Francesco Clemente. Perseverance. 1981. Oil on canvas, 6' 6" x 7' 9" (198.1 x 236.2 cm). Partial and promised gift of UBS. © 2013 Francesco Clemente

Audio Program excerpt

Contemporary Voices: Works from The UBS Art Collection

February 4–April 25, 2005

Director, Glenn Lowry: Artist, Francesco Clemente has said that this painting has its origins in a dream.

Curator, Ann Temkin: Perseverance is a very important work in Clemente's career as it's the first painting that he made after he moved to New York City in 1981. It was a very different time in the city. Clemente had a dream his first night sleeping in the loft that he had rented. And it had this figure of himself carrying this classical building in his arms and having all this human excrement raining down on him. It's obviously a kind of rare dream that's that dramatic and that, obviously, symbolic in some way. And then, when he painted the picture a little while later, it doesn't matter anymore that that was his dream or that was his first night in New York. Now it's an image. It's out there in the world. You don't even have to know that that's the artist who is represented.

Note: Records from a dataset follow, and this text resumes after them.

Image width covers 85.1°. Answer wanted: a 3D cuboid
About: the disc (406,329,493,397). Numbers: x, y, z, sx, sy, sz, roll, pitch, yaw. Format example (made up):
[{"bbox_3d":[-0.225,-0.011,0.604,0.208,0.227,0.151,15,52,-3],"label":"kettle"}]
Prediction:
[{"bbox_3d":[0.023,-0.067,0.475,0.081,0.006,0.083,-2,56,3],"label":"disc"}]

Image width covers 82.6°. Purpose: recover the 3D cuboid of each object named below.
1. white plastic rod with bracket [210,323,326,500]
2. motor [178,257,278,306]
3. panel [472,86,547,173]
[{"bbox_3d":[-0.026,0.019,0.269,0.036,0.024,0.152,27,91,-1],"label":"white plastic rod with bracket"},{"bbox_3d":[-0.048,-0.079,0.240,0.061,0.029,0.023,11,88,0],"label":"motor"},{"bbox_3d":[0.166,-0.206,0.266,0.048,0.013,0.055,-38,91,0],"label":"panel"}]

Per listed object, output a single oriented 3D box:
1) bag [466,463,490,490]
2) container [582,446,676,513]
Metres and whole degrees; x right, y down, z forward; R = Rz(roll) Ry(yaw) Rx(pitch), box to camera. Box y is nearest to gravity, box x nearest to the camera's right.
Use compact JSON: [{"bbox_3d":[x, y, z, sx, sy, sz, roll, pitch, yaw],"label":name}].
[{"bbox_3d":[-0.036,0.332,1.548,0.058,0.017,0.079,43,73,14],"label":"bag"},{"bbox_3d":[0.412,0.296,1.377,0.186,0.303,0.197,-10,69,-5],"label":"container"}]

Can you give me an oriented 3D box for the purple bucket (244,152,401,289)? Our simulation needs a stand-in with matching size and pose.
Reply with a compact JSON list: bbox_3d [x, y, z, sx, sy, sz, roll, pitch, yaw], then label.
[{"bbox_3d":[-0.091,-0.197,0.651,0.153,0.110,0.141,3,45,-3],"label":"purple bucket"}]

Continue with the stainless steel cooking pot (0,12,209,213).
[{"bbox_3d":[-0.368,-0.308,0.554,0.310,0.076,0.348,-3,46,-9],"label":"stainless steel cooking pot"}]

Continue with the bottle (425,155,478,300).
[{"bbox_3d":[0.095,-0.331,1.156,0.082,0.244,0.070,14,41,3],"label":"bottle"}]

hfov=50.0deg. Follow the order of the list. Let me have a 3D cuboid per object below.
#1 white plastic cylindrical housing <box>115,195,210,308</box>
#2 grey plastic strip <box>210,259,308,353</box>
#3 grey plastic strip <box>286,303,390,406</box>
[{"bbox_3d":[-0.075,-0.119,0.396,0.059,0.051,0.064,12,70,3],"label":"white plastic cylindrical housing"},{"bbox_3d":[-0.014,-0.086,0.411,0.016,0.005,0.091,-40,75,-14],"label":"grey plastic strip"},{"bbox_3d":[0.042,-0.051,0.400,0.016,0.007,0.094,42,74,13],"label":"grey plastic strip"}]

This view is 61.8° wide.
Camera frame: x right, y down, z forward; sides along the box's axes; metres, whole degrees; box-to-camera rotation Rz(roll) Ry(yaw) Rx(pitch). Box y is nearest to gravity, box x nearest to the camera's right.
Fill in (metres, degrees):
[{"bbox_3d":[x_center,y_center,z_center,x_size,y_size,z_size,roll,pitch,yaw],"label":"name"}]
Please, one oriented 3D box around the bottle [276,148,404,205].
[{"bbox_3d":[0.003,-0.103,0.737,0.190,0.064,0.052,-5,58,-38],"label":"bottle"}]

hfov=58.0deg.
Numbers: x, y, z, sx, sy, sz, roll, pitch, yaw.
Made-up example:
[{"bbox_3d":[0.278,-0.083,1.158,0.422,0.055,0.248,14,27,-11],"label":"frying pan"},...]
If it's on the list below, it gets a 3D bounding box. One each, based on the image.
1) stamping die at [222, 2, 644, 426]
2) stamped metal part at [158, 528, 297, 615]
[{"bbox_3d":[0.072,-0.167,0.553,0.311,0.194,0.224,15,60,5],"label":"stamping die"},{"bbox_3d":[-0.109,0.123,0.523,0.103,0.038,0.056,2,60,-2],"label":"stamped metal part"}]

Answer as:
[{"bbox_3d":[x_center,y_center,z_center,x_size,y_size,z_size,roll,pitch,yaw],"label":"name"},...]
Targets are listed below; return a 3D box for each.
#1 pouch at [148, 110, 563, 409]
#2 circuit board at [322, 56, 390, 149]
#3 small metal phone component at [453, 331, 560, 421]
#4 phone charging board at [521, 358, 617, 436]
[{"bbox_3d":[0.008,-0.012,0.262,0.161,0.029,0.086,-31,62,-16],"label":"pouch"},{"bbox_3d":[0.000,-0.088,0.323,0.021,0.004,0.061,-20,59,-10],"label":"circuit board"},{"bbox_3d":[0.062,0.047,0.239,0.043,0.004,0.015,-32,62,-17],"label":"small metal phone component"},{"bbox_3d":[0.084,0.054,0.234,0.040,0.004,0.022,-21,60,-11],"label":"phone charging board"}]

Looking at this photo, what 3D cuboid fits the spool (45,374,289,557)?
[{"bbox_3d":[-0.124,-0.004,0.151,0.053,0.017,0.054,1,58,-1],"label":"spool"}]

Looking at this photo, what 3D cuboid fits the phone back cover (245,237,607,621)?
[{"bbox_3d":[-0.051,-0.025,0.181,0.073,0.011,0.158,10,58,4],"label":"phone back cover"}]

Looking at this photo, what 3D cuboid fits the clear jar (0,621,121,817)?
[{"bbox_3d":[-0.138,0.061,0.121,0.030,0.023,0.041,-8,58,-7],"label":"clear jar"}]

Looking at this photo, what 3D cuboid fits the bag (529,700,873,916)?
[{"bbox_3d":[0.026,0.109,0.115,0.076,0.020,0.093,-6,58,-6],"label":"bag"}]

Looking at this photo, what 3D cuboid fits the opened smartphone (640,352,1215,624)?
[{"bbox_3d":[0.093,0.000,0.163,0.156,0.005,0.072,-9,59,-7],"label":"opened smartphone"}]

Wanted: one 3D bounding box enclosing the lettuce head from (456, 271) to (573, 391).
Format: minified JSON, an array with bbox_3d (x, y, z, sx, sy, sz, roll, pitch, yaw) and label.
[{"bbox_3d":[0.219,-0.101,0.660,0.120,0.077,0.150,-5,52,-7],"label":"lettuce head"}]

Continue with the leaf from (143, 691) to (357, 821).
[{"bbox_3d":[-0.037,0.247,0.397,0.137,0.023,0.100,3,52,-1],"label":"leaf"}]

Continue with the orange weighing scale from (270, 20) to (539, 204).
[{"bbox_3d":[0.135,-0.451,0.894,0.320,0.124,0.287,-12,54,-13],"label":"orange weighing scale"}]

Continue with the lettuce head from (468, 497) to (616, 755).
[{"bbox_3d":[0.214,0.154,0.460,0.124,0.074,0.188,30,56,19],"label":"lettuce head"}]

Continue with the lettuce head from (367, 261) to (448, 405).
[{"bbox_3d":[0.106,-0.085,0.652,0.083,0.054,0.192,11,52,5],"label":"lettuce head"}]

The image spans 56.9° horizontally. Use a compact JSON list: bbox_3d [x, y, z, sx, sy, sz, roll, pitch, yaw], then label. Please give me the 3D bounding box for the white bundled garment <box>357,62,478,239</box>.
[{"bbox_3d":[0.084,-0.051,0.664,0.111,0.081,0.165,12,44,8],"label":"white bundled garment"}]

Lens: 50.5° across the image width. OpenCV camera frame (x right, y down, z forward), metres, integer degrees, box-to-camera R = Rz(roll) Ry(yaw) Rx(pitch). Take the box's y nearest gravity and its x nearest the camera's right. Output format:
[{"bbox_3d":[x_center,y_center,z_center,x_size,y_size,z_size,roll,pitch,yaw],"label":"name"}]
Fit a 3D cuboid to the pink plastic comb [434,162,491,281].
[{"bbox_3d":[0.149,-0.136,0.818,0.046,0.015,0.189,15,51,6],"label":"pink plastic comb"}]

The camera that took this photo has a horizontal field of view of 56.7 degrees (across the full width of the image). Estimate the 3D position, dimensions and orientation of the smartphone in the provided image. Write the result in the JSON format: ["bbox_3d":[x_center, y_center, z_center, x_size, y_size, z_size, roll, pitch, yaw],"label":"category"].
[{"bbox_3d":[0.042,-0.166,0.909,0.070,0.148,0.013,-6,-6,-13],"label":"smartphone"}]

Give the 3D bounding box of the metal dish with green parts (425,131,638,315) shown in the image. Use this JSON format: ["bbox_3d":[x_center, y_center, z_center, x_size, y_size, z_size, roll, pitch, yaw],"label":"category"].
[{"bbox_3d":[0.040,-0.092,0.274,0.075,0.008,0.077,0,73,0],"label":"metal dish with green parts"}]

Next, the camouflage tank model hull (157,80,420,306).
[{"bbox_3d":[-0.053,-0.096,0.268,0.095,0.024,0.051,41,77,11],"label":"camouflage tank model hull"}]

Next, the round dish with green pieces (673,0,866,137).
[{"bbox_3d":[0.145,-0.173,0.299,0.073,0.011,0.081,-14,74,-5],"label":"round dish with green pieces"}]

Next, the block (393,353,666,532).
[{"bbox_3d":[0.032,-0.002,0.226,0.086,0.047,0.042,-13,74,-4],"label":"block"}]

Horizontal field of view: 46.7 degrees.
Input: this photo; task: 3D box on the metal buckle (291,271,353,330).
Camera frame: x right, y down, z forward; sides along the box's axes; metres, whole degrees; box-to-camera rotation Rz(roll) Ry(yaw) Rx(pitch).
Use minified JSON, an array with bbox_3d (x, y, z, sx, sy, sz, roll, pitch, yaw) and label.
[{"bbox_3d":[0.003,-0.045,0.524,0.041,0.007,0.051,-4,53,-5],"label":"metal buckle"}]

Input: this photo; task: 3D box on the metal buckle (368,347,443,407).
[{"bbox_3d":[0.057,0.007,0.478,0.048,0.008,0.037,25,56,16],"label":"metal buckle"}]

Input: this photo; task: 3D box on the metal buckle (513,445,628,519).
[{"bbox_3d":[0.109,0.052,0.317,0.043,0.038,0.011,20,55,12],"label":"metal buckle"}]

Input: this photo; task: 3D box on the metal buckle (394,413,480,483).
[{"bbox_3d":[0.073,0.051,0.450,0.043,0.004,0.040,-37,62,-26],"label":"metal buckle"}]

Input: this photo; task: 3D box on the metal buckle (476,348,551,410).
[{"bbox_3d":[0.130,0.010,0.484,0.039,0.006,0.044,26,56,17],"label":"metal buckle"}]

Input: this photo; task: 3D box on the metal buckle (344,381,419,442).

In fact, Clemente makes a lot of self-portraits. But he at no point wants to be expressing himself or projecting a voice that's "Clemente." He has very seriously been involved with Eastern philosophy for most of his life. And so, in terms of a self, he doesn't really think about one ego. He thinks about multiple selves that we all have—divided selves—in a way that can't be summed up in any one object.